What is expected> Please copy out the lines of the entries starting with the line that contains "This will create" and going on through the line that contains "You can exit", and replace "program" with "application" while changing nothing else. Give only those lines.

%%

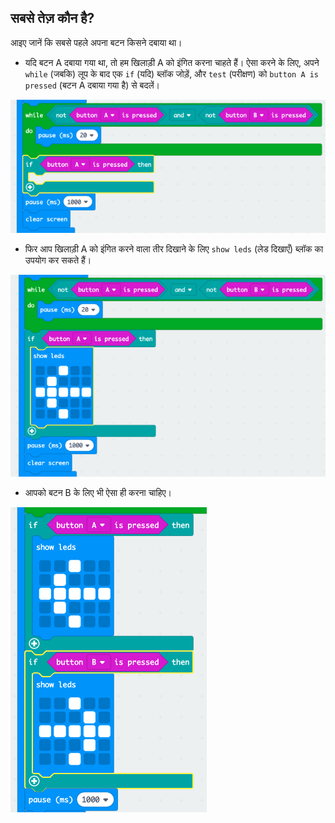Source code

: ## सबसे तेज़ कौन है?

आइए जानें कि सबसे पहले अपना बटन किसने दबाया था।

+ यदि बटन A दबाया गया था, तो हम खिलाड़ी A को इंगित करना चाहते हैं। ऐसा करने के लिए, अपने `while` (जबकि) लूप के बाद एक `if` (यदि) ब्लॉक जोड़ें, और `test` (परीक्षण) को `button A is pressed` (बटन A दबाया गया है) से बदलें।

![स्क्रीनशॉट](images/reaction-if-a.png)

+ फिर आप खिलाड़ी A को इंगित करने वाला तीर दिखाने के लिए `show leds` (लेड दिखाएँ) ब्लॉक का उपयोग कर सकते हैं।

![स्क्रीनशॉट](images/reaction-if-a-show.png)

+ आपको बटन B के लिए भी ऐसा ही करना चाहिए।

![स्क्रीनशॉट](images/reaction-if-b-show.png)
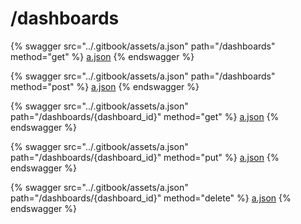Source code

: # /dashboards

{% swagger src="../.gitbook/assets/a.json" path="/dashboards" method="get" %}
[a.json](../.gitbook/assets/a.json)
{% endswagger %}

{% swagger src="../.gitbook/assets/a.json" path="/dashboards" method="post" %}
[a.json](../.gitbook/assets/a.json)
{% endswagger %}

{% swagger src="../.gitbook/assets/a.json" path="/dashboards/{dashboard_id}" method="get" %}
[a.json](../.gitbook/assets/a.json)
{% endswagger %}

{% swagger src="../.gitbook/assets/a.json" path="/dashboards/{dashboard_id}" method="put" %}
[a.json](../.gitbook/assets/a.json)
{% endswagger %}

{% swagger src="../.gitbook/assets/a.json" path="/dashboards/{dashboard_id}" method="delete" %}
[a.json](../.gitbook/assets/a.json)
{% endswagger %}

%%
%%

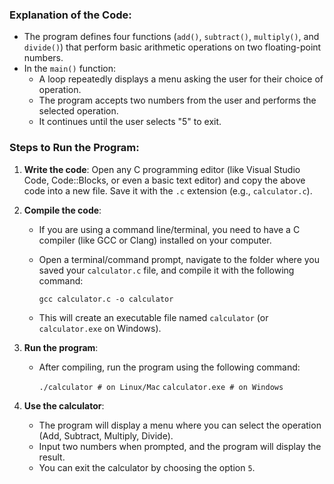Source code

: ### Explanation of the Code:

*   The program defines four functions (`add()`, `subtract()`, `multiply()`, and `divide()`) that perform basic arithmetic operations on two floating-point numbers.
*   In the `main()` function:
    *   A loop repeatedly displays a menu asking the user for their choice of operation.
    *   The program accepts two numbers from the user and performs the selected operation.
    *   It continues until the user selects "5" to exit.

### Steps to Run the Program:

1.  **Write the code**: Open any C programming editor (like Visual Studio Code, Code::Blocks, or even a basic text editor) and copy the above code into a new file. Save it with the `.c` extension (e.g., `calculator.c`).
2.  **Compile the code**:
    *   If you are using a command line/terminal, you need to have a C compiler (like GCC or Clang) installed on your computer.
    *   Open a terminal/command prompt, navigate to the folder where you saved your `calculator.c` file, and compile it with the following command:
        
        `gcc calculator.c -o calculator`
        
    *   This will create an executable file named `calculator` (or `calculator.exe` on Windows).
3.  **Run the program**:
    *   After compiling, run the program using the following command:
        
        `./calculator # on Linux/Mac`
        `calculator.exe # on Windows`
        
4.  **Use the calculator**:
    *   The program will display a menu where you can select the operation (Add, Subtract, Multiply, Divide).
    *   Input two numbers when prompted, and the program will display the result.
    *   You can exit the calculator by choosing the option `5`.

%%
%%

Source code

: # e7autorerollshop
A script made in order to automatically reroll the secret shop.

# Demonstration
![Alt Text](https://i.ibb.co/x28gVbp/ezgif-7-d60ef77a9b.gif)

%%

Output below>
    *   This will create an executable file named `calculator` (or `calculator.exe` on Windows).
3.  **Run the application**:
    *   After compiling, run the application using the following command:
        
        `./calculator # on Linux/Mac`
        `calculator.exe # on Windows`
        
4.  **Use the calculator**:
    *   The application will display a menu where you can select the operation (Add, Subtract, Multiply, Divide).
    *   Input two numbers when prompted, and the application will display the result.
    *   You can exit the calculator by choosing the option `5`.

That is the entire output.